Op 25 december is het Eerst Kerstdag, de dag die volgt na Kerstavond/de Kerstnacht. Dit is de dag waarop de christelijke wereld stilstaat bij de geboorte van Jezus Christus.
Oorsprong
Kerstbomen
Eigenlijk gold dit ook voor kerstbomen. De tradities die te maken hadden met kerstbomen hadden eigenlijk niet te maken met de naaldbomen, maar met eiken. Het waren vermoedelijk de Germanen die de bomen een prominente rol gaven tijdens hun midwinterfeesten op de kortste dag (ook wel bekend als de winterwende). Mogelijk dat de bomen verbrand werden wanneer ze te oud werden, al is daarvoor geen hard bewijs te vinden. Vanaf de dertiende eeuw zouden bomen met kaarsen gevuld worden. Dat was alleen niet gangbaar. In de zestiende eeuw kwam het vaker voor dat bomen versierd werden, al was dit meer uitzondering dan regel. Die versieringen bestonden bijvoorbeeld uit appels, koek, suikergoed, kaarsen, glinsterende spullen of gekleurd papier. Pas in de negentiende eeuw begon dit meer voet aan de grond de krijgen in het gebied waar dit oorspronkelijk werd gedaan, in de Elzas. Dat was geheel tegen de zin van de christenen. Zij waren van mening dat een kerstboom niets van doen had met religie, wat strikt genomen ook zo is.

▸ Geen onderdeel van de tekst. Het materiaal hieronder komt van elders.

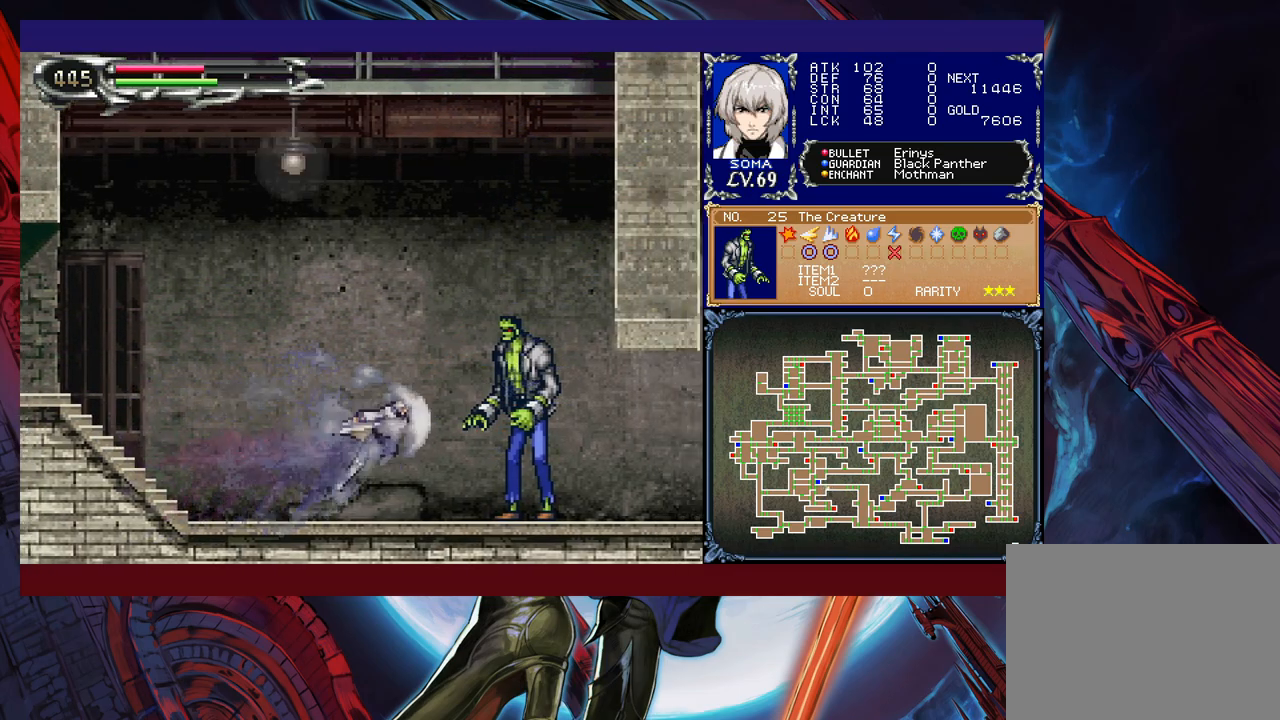
{"buttons": ["R1"], "left_stick": "left", "events": [[17, "A", "up"], [17, "left_stick", "left"]]}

Het waren uiteindelijk de Duitse Lutherse kerken die de kerstbomen als eersten accepteerden. Daarna duurde het lange tijd voordat de traditie buiten Duitsland aan populariteit won. Als eerste werd de traditie overgenomen door de detailhandel in het Verenigd Koninkrijk. Men vond het wel gezellig staan, een kerstboom in de etalage. Vanuit die gedachte ontstond het idee dat dit ook best zou kunnen in een woonkamer. Tegen het einde van de negentiende eeuw was zelfs de Britse koninklijke familie zover dat men toe was aan een kerstboom. Daarna volgde ook het Nederlandse hof. Die acceptatie volgde samen met de acceptatie door de Nederlandse protestanten. De katholieken in Nederland moesten er niets van hebben, omdat het Vaticaan dit niet toestond. Pas in de jaren tachtig zou voor het eerst een kerstboom te zien zijn op het Sint-Pietersplein. Sinds die tijd is de kerstboom ook daar niet meer weg te denken.
De Kerstman
Naast de kerstboom als niet-religieus onderdeel van dit feest is er nog een niet-religieus onderdeel dat verbonden is aan dit feest. Dat is de Kerstman. Een mengeling van de Britse Father Christmas en de Nederlandse Sinterklaas, groot gemaakt door Coca Cola. Hoewel de traditie van de Kerstman ouder is in folklore en in Skandinavië teruggaat tot bijvoorbeeld Joulupukki uit Finland of de Skandinavische kabouters Nisse of Tomte of tal van andere volksverhalen, is het verhaal van de Kerstman zoals we dit vandaag de dag kennen vooral te danken aan “A vist from Saint Nicholas” uit 1823. Dit gedicht geschreven door Clark Moore beschrijft bijvoorbeeld de namen van de rendieren (acht in totaal), die vervolgens aangevuld werden door Robert L. May in het boek “Rudolph the Red-Nosed Reindeer” uit 1939. Daarmee kwam het aantal op negen rendieren.
Het was niet Coca Cola die de figuur zelf bedacht. Het bedrijf was wel verantwoordelijk voor het vergroten van de bekendheid van de Kerstman. Dat begon vanaf 1931. Haddon Sundblom was verantwoordelijk voor het definitieve ontwerp, wanneer je daarvan kunt spreken. Een vrolijke Kerstman zoals we die vandaag de dag kennen. Tot die tijd was er eigenlijk geen sprake van uniformiteit. De een maakte er een goedlachse oude man bij, die veel weg had van Sinterklaas, de ander maakte er een boze man van. Bovendien was de locatie waar hij woonde ook niet uniform. Vanaf 1931 werd dat de Noordpool. Het doel van Sundblom was om Coca Cola te verkopen, dus er moest een relatie zijn met het frisdrankmerk. Vandaar dus rode kleding met witte accenten. Dat kwam mooi uit, want dat werd al gedaan. Dat was niet het idee van Sundblom zelf. Dat had alles te maken met kleuren die al in verband gebracht werden met de kerstperiode.